Signal managers said they tried to carry out those instructions on March 9, 2007, putting several Indian workers into vans to take them to the airport. They were prevented from leaving the shipyard by immigrant advocates gathered at the gates.

In an internal e-mail message 10 days later, Mr. Snyder reported that another immigration official had assured him in a meeting that day that the agency would pursue any Indian workers who left their jobs, “if for no other reason than to send a message to the remaining workers that it is not in their best interests to try and ‘push’ the system.”

Carl Falstrom, an immigration lawyer in New Orleans who is not associated with the Signal case, said there were rules for employers who fired guest workers. They are required to provide return airfare to the workers’ home countries, and they are supposed to notify the visa agency, Citizenship and Immigration Services, when workers are no longer employed. But, Mr. Falstrom said, private companies cannot carry out deportations.

Saket Soni, director of the New Orleans Workers’ Center for Racial Justice, which represents some workers in the lawsuit, said the managers’ testimony showed that immigration enforcement agents had “advised the corporation on how to retaliate against workers who were organizing.”

An ICE spokesman, Brian Hale, said he could not comment on a continuing investigation. But Mr. Hale said ICE agents were generally aware that a company that fires workers in the H-2B program “is prohibited from compelling individuals to get on the plane.”

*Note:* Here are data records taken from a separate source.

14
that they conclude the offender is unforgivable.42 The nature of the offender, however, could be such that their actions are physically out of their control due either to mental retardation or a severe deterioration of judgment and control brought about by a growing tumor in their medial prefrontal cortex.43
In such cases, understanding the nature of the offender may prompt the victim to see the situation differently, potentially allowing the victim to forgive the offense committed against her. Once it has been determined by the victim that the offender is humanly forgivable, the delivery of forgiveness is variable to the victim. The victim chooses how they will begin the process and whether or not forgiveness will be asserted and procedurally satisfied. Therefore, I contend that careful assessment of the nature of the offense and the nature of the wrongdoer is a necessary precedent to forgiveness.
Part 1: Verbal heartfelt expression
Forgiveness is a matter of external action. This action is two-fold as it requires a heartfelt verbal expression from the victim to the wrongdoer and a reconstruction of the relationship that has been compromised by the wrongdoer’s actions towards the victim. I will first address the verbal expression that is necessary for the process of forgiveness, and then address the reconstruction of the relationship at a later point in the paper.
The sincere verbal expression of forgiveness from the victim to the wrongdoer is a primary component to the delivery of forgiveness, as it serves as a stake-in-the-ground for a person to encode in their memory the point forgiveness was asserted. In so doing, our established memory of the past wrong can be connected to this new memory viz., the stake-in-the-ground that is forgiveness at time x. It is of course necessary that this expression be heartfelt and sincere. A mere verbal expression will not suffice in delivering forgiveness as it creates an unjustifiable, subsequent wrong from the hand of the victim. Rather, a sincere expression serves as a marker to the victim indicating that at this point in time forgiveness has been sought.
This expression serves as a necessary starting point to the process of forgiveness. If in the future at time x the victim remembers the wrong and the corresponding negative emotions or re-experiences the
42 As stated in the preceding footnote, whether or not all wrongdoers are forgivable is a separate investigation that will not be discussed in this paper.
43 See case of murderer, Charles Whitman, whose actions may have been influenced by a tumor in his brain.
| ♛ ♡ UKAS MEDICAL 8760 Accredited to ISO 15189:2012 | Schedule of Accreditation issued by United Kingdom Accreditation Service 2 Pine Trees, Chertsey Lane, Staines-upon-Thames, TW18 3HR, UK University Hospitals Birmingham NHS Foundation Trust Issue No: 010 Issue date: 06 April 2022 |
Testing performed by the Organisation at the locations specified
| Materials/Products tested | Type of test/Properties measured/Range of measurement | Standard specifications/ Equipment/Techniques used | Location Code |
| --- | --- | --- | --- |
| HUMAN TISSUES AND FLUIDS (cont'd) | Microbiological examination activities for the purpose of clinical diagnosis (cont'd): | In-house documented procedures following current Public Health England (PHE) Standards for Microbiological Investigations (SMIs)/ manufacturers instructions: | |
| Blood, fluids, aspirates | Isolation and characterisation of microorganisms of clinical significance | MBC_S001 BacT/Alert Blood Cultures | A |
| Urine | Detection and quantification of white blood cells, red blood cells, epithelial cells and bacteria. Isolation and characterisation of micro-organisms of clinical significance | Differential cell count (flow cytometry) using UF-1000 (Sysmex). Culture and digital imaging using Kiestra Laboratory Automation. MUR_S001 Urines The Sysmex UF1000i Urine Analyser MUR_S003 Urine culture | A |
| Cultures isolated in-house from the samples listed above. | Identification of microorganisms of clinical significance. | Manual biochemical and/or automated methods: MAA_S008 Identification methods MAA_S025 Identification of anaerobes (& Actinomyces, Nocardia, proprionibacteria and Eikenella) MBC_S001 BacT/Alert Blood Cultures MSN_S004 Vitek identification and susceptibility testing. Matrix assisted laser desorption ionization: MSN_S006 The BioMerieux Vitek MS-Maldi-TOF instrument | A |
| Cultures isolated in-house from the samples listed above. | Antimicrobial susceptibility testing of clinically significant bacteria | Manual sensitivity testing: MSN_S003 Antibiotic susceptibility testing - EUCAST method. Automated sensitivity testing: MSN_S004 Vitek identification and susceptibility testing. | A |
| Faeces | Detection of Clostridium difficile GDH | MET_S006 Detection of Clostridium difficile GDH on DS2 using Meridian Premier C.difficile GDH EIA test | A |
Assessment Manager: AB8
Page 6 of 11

This particular story is not new, but this account is only one of many that illustrates that we are dealing with a broken guest worker program. Probably the most extensive account of these issues is outlined in the Southern Poverty Law Center's report "Close to Slavery." 2010 will likely be the year that immigration reform is taken up again, and the anti-trafficking movement will need to pay close attention to the reforms that are proposed. Real comprehensive reform will be extremely important to addressing some of the larger policy issues surrounding human trafficking.